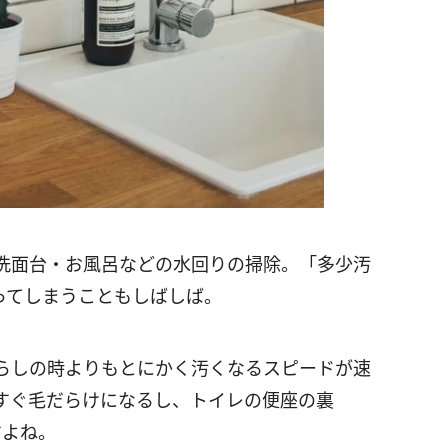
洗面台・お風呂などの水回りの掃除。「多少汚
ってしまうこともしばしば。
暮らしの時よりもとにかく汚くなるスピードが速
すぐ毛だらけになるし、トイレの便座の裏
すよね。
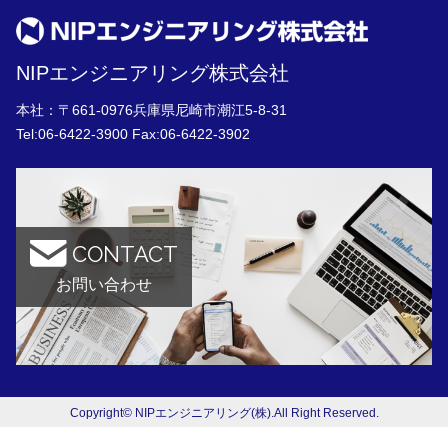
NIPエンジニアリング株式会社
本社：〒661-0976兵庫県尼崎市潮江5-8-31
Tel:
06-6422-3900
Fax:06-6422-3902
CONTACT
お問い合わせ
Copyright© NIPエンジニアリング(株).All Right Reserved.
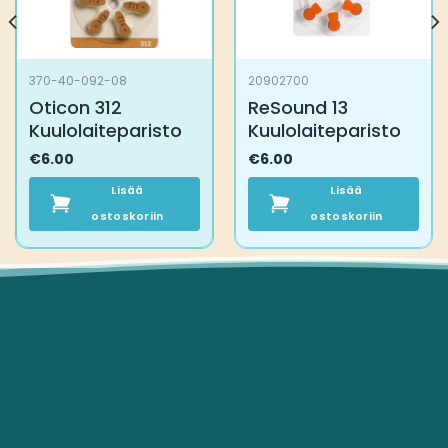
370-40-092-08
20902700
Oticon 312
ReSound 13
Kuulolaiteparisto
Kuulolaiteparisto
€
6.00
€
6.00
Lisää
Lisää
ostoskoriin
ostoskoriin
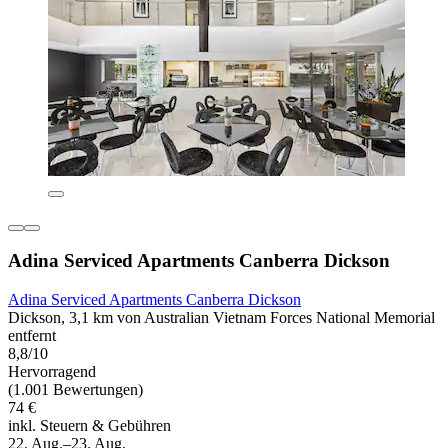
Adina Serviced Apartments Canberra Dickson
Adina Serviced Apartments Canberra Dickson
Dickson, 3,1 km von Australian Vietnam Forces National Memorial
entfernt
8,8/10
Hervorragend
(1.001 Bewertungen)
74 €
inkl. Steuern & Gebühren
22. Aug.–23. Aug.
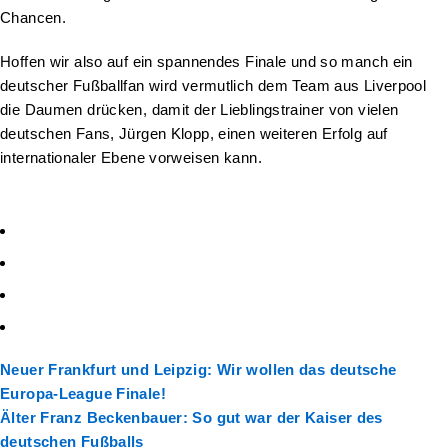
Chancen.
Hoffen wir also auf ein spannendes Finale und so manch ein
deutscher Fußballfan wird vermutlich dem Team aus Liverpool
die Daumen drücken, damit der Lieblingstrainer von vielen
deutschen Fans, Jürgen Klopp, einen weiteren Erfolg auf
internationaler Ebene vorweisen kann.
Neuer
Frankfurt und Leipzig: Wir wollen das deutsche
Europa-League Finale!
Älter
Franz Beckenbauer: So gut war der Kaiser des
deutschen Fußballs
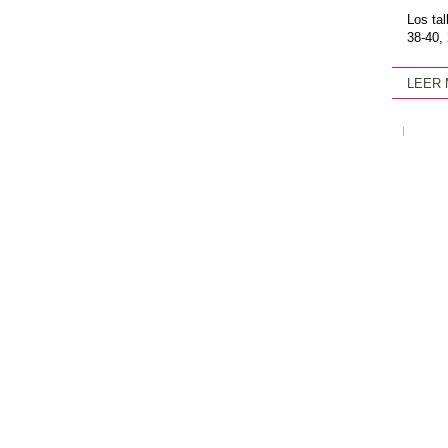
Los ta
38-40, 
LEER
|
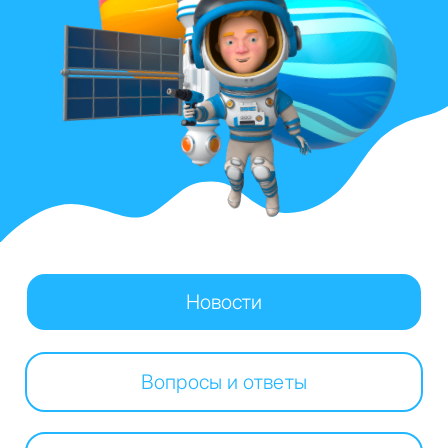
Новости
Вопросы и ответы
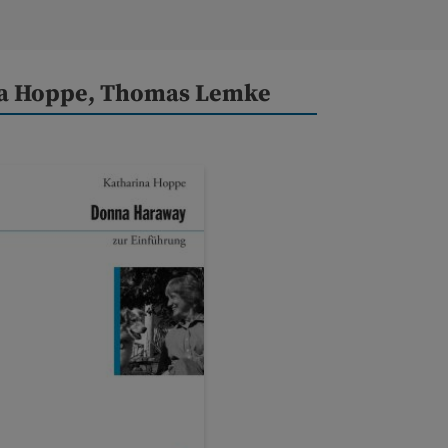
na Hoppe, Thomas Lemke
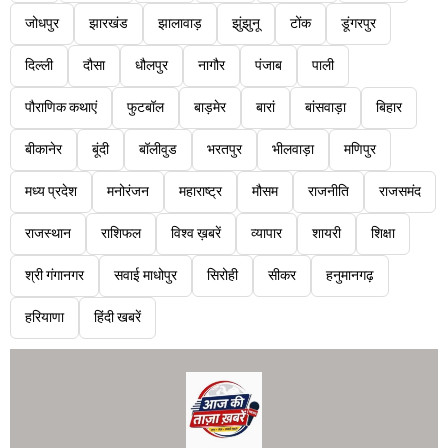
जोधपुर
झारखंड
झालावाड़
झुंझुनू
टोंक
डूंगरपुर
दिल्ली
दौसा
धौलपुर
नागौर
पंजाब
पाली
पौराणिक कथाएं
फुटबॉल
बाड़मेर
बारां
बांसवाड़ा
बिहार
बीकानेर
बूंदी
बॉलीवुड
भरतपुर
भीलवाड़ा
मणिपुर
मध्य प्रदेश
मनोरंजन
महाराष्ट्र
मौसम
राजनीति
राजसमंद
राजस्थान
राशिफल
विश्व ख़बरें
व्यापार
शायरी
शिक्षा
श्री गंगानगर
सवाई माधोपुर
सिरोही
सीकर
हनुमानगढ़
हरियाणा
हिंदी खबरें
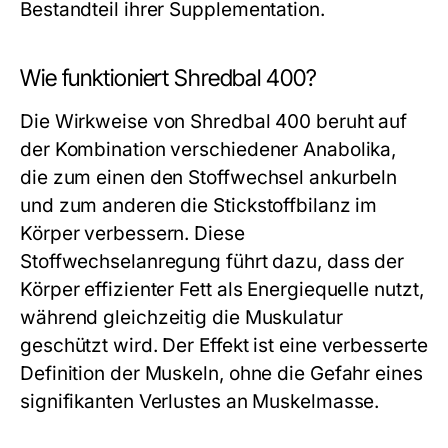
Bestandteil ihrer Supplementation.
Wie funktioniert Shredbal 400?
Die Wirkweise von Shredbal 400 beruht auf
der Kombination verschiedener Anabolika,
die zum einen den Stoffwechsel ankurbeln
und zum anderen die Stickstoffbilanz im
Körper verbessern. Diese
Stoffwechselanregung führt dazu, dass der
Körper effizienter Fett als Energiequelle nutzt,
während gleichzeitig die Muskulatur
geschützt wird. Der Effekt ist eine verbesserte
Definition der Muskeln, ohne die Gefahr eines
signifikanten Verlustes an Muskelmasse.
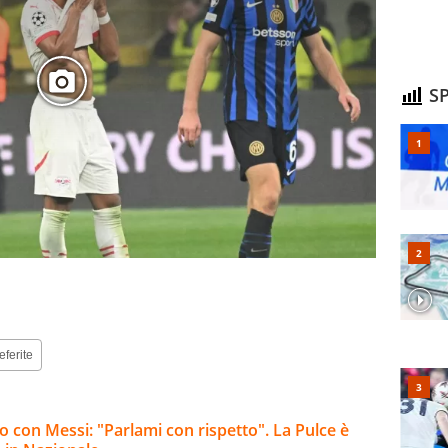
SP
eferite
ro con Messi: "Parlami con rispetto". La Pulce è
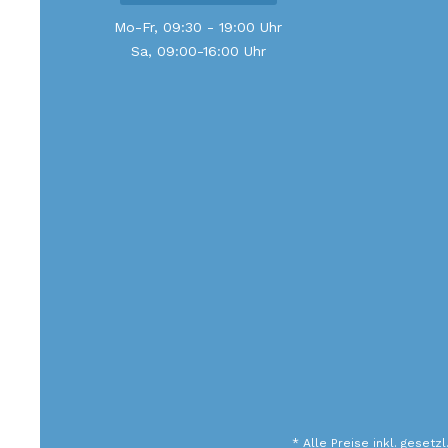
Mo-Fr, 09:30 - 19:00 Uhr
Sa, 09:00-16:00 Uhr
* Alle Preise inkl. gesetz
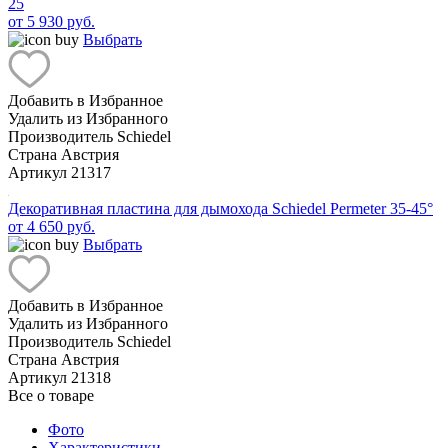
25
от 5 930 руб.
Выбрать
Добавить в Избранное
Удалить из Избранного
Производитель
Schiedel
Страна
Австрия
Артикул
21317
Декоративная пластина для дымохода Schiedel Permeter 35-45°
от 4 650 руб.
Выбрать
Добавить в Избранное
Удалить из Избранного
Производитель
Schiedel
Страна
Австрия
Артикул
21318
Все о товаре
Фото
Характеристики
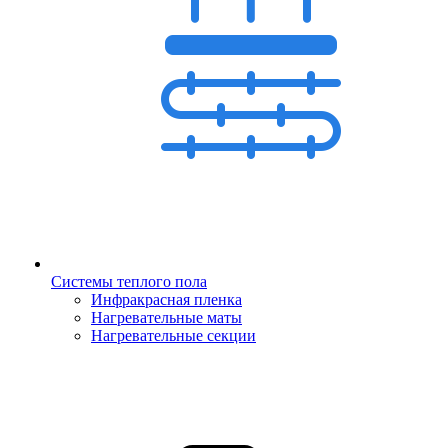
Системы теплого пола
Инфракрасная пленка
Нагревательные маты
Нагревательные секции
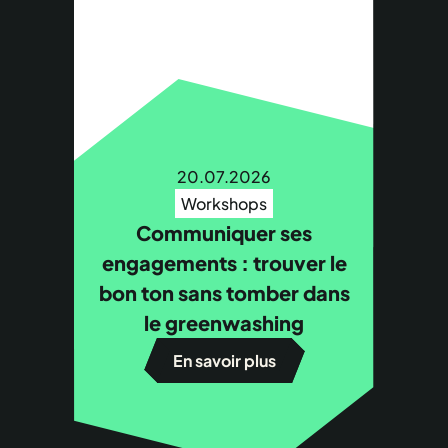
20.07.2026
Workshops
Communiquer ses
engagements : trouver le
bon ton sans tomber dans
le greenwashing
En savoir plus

* * * *

• DESCRIPTION OF THE TASK: Please write out the text from all the items above, line for line and without any changes, and leave the pictures out of your answer.

• YOUR RESPONSE:
洗面台・お風呂などの水回りの掃除。「多少汚
ってしまうこともしばしば。
暮らしの時よりもとにかく汚くなるスピードが速
すぐ毛だらけになるし、トイレの便座の裏
すよね。
NIPエンジニアリング株式会社
本社：〒661-0976兵庫県尼崎市潮江5-8-31
Tel:
06-6422-3900
Fax:06-6422-3902
CONTACT
お問い合わせ
Copyright© NIPエンジニアリング(株).All Right Reserved.
370-40-092-08
20902700
Oticon 312
ReSound 13
Kuulolaiteparisto
Kuulolaiteparisto
€
6.00
€
6.00
Lisää
Lisää
ostoskoriin
ostoskoriin
Adina Serviced Apartments Canberra Dickson
Adina Serviced Apartments Canberra Dickson
Dickson, 3,1 km von Australian Vietnam Forces National Memorial
entfernt
8,8/10
Hervorragend
(1.001 Bewertungen)
74 €
inkl. Steuern & Gebühren
22. Aug.–23. Aug.
Chancen.
Hoffen wir also auf ein spannendes Finale und so manch ein
deutscher Fußballfan wird vermutlich dem Team aus Liverpool
die Daumen drücken, damit der Lieblingstrainer von vielen
deutschen Fans, Jürgen Klopp, einen weiteren Erfolg auf
internationaler Ebene vorweisen kann.
Neuer
Frankfurt und Leipzig: Wir wollen das deutsche
Europa-League Finale!
Älter
Franz Beckenbauer: So gut war der Kaiser des
deutschen Fußballs
Los ta
38-40, 
LEER
|
Новости
Вопросы и ответы
na Hoppe, Thomas Lemke
जोधपुर
झारखंड
झालावाड़
झुंझुनू
टोंक
डूंगरपुर
दिल्ली
दौसा
धौलपुर
नागौर
पंजाब
पाली
पौराणिक कथाएं
फुटबॉल
बाड़मेर
बारां
बांसवाड़ा
बिहार
बीकानेर
बूंदी
बॉलीवुड
भरतपुर
भीलवाड़ा
मणिपुर
मध्य प्रदेश
मनोरंजन
महाराष्ट्र
मौसम
राजनीति
राजसमंद
राजस्थान
राशिफल
विश्व ख़बरें
व्यापार
शायरी
शिक्षा
श्री गंगानगर
सवाई माधोपुर
सिरोही
सीकर
हनुमानगढ़
हरियाणा
हिंदी खबरें
Bestandteil ihrer Supplementation.
Wie funktioniert Shredbal 400?
Die Wirkweise von Shredbal 400 beruht auf
der Kombination verschiedener Anabolika,
die zum einen den Stoffwechsel ankurbeln
und zum anderen die Stickstoffbilanz im
Körper verbessern. Diese
Stoffwechselanregung führt dazu, dass der
Körper effizienter Fett als Energiequelle nutzt,
während gleichzeitig die Muskulatur
geschützt wird. Der Effekt ist eine verbesserte
Definition der Muskeln, ohne die Gefahr eines
signifikanten Verlustes an Muskelmasse.
SP
eferite
ro con Messi: "Parlami con rispetto". La Pulce è
Mo-Fr, 09:30 - 19:00 Uhr
Sa, 09:00-16:00 Uhr
* Alle Preise inkl. gesetz
25
от 5 930 руб.
Выбрать
Добавить в Избранное
Удалить из Избранного
Производитель
Schiedel
Страна
Австрия
Артикул
21317
Декоративная пластина для дымохода Schiedel Permeter 35-45°
от 4 650 руб.
Выбрать
Добавить в Избранное
Удалить из Избранного
Производитель
Schiedel
Страна
Австрия
Артикул
21318
Все о товаре
Фото
Характеристики
Системы теплого пола
Инфракрасная пленка
Нагревательные маты
Нагревательные секции
20.07.2026
Workshops
Communiquer ses
engagements : trouver le
bon ton sans tomber dans
le greenwashing
En savoir plus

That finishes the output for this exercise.